## Dataset content
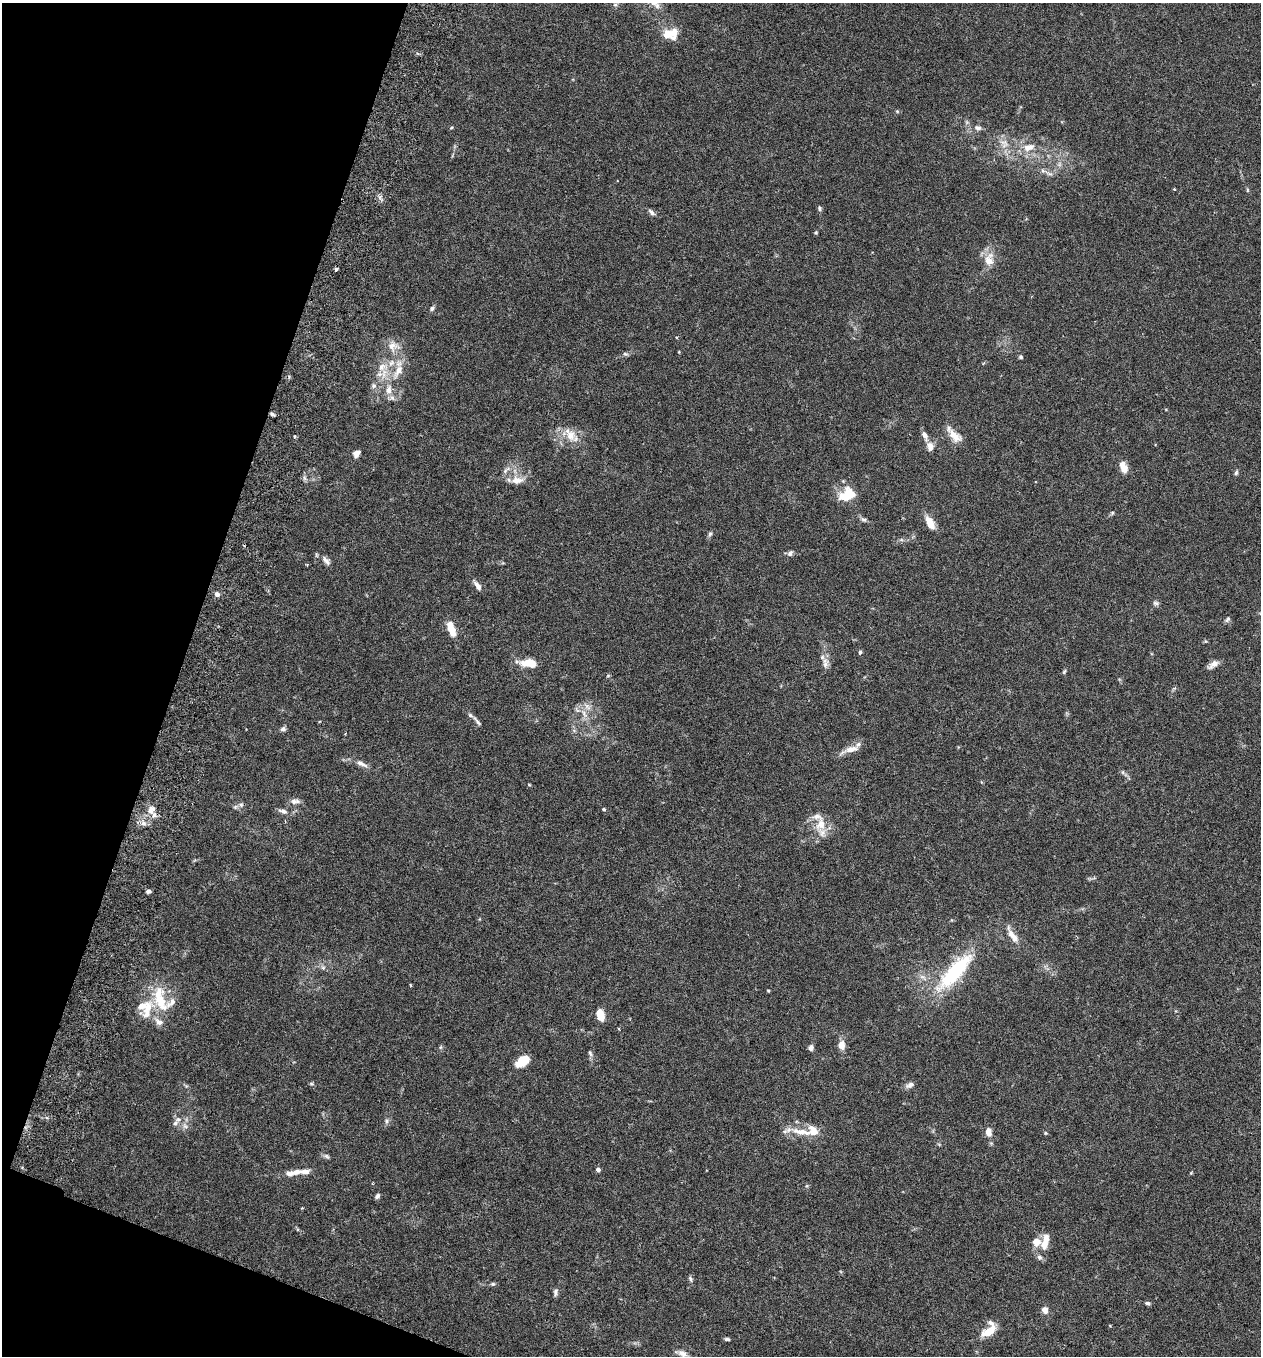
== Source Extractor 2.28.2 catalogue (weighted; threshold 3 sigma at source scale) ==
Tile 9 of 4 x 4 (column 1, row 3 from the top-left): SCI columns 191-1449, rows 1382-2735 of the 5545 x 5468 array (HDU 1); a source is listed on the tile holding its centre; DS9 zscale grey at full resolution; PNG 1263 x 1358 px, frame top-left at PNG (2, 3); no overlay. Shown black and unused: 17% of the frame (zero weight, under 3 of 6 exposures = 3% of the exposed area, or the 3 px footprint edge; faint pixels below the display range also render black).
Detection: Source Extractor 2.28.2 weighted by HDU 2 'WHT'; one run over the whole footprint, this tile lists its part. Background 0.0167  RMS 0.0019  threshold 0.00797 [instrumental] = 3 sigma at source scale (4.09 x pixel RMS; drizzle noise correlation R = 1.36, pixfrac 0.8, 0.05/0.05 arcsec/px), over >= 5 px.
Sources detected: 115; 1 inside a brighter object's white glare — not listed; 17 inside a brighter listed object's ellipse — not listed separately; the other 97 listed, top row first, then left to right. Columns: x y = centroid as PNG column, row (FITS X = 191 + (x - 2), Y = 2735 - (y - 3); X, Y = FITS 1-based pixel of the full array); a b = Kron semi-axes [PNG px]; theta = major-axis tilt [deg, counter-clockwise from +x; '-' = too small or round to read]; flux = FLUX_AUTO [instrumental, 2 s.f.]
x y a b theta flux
...
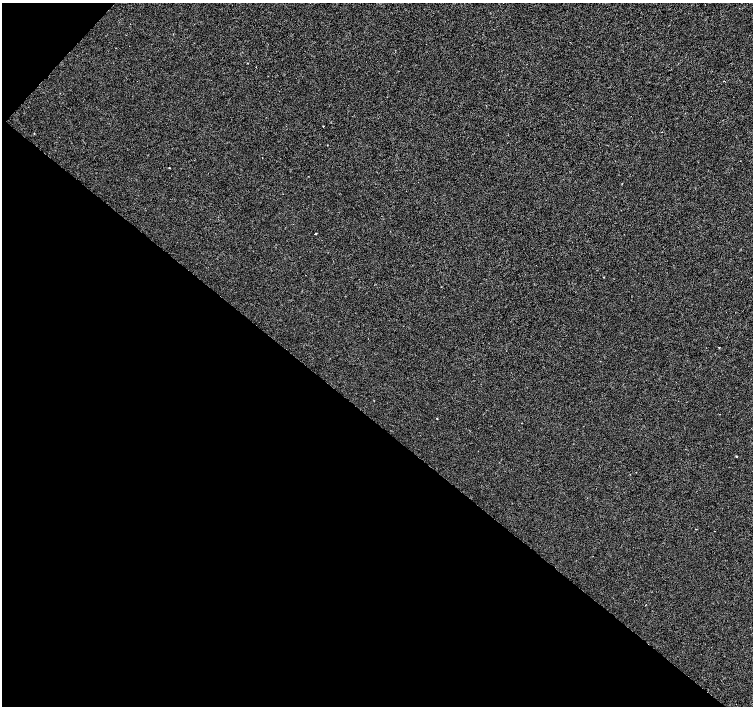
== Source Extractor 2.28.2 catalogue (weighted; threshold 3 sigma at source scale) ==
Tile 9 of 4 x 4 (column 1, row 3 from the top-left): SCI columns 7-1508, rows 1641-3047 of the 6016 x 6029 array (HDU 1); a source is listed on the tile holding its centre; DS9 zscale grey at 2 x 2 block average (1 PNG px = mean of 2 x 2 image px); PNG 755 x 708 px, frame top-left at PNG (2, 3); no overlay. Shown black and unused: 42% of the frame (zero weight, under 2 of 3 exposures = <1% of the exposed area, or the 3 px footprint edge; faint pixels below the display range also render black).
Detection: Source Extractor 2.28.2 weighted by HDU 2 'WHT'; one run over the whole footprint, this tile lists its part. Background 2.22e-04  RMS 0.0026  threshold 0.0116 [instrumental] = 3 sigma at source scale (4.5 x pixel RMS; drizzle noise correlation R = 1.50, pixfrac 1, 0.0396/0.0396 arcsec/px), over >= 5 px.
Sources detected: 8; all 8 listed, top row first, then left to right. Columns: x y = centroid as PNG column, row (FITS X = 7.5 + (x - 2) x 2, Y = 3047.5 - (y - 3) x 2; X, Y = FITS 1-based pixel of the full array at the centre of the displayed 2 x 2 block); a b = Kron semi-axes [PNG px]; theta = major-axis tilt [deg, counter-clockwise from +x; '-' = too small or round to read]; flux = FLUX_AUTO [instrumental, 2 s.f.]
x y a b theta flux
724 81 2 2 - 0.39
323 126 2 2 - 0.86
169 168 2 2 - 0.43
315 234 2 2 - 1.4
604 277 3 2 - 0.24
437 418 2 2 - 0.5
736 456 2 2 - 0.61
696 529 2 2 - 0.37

## Stated exercise
Copy every line of the entries above that contains the word "noise", matching its case exactly.

## Answer to the exercise
Detection: Source Extractor 2.28.2 weighted by HDU 2 'WHT'; one run over the whole footprint, this tile lists its part. Background 0.0167  RMS 0.0019  threshold 0.00797 [instrumental] = 3 sigma at source scale (4.09 x pixel RMS; drizzle noise correlation R = 1.36, pixfrac 0.8, 0.05/0.05 arcsec/px), over >= 5 px.
Detection: Source Extractor 2.28.2 weighted by HDU 2 'WHT'; one run over the whole footprint, this tile lists its part. Background 2.22e-04  RMS 0.0026  threshold 0.0116 [instrumental] = 3 sigma at source scale (4.5 x pixel RMS; drizzle noise correlation R = 1.50, pixfrac 1, 0.0396/0.0396 arcsec/px), over >= 5 px.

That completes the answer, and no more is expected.